Ecco allora che, passati i giri di rito ciclico, comincia il valzer dei pit stop e qui Maranello commette il suo più grave errore, ossia quello di puntare sulle due soste, e monta a Leclerc ancora le gialle come in partenza ( sappiamo che il regolamento prescrive di usare almeno due mescole diverse nello corso della medesima gara ), mentre continua con le gialle Vettel che rimane a lungo in testa, mentre Mercedes ferma Hamilton preferendo la mescola dura ( bianca ) evidentemente con la speranza ( o certezza ? ) di arrivare sino alla fine.

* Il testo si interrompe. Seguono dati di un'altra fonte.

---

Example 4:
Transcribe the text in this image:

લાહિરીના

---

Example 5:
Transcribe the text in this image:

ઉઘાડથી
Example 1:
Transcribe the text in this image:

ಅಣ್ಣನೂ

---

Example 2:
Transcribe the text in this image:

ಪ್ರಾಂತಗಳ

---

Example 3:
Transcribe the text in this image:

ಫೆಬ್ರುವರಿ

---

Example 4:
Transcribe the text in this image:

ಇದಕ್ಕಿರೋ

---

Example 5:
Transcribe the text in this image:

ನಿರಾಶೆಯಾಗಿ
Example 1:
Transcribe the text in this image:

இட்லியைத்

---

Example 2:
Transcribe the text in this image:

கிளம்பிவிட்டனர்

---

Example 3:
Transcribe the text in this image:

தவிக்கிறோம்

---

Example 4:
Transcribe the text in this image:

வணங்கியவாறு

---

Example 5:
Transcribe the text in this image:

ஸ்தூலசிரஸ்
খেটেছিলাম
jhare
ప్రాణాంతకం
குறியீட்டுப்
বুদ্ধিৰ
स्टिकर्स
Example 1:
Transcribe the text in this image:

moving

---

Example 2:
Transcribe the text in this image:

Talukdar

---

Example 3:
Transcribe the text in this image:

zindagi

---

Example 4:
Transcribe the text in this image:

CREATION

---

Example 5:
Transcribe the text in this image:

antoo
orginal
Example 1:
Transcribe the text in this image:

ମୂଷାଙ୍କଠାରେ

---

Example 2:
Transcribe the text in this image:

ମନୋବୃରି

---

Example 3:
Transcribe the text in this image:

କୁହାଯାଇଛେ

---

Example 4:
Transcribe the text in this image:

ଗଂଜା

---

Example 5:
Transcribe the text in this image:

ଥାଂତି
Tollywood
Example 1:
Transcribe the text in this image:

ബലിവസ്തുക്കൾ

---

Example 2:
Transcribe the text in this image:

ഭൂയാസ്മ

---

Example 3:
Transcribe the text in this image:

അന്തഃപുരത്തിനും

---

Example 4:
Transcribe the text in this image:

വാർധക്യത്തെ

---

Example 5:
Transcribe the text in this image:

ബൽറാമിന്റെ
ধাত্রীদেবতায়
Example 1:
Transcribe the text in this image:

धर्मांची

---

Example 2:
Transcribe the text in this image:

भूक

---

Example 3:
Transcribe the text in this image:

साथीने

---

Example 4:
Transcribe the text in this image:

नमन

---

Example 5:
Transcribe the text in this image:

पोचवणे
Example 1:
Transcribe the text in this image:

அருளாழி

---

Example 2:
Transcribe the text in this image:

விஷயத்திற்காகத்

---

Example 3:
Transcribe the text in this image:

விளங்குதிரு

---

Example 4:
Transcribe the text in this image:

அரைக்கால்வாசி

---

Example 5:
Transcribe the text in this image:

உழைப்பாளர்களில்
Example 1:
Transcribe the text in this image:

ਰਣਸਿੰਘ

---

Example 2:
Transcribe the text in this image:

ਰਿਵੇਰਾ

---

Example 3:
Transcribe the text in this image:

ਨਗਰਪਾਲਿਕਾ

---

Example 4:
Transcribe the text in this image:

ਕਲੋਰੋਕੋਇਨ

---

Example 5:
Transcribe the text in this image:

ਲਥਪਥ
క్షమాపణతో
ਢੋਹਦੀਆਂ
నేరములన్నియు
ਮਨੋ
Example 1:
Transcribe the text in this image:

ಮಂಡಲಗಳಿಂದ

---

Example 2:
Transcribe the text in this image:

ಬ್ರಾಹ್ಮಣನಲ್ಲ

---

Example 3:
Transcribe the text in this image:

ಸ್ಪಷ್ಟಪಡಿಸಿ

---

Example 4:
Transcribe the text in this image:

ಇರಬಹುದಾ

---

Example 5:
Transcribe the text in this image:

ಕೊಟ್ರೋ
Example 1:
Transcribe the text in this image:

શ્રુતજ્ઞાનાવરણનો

Vettel prosegue sino allo sfinimento delle gialle, mentre Leclerc consuma le sue prima del previsto: morale, alla fine dei pit stop si va a delineare un primo e terzo posto per Mercedes ed un secondo e quarto per Ferrari: il povero Leclerc dalle stelle alle stalle ringraziando la strategia di Maranello.

Verstappen, che tra l’altro aveva forato rientrando un secolo dopo gli altri, grazie ad una rimonta favolosa, si piazza sesto alle spalle di un ottimo compagno di scuderia Albon portando la terza forza del Campionato ( Red Bull ) a confermarsi tale.

Problemi tecnici per McLaren con entrambi i piloti ritirati, rimanendo per sua fortuna ancora in gara per essere la “prima degli altri”.

Arrivederci tra una settimana negli U.S.A. naturalmente attraversato il Rio Grande (o Rio Bravo alla messicana).